Rewrite the listing below with "chart" swapped for "graph" wherever it appears and nothing else changed, leaving out the pictures.
========================
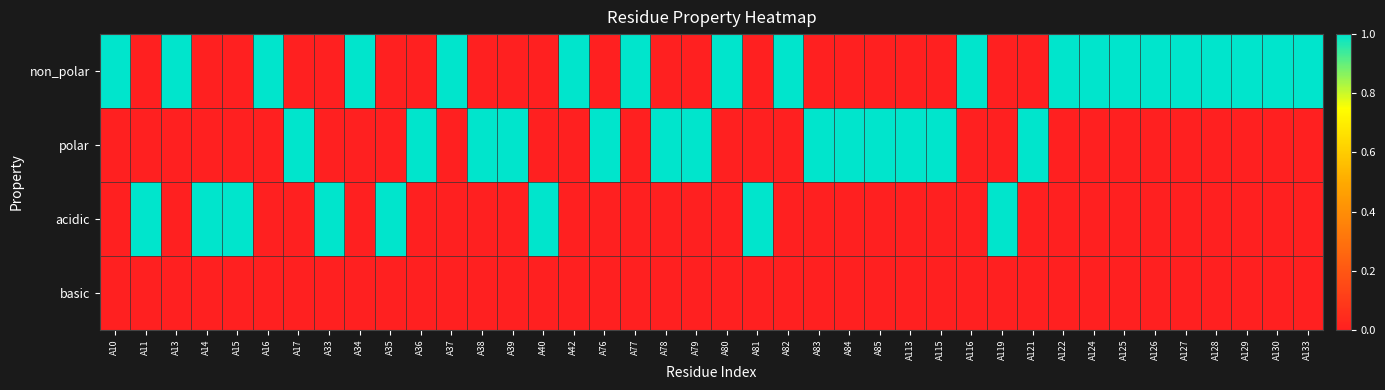

At which category is the sum across all series the highest?

A10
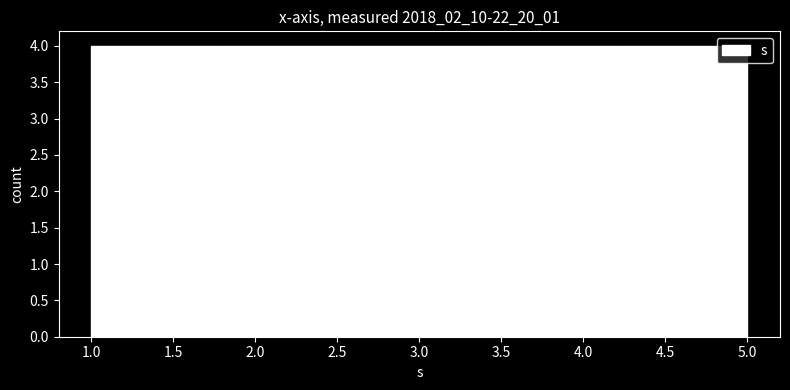

Reading left to right, transcribe this chart: for each bar, give the range it covers on the x-axis and its height. The values are not printed on the chart, so give them approximately, as read against the axis.

1.0 to 1.8: 4
1.8 to 2.6: 4
2.6 to 3.4: 4
3.4 to 4.2: 4
4.2 to 5.0: 4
========================
→ **Expected answer**:
At which category is the sum across all series the highest?

A10

Reading left to right, transcribe this graph: for each bar, give the range it covers on the x-axis and its height. The values are not printed on the graph, so give them approximately, as read against the axis.

1.0 to 1.8: 4
1.8 to 2.6: 4
2.6 to 3.4: 4
3.4 to 4.2: 4
4.2 to 5.0: 4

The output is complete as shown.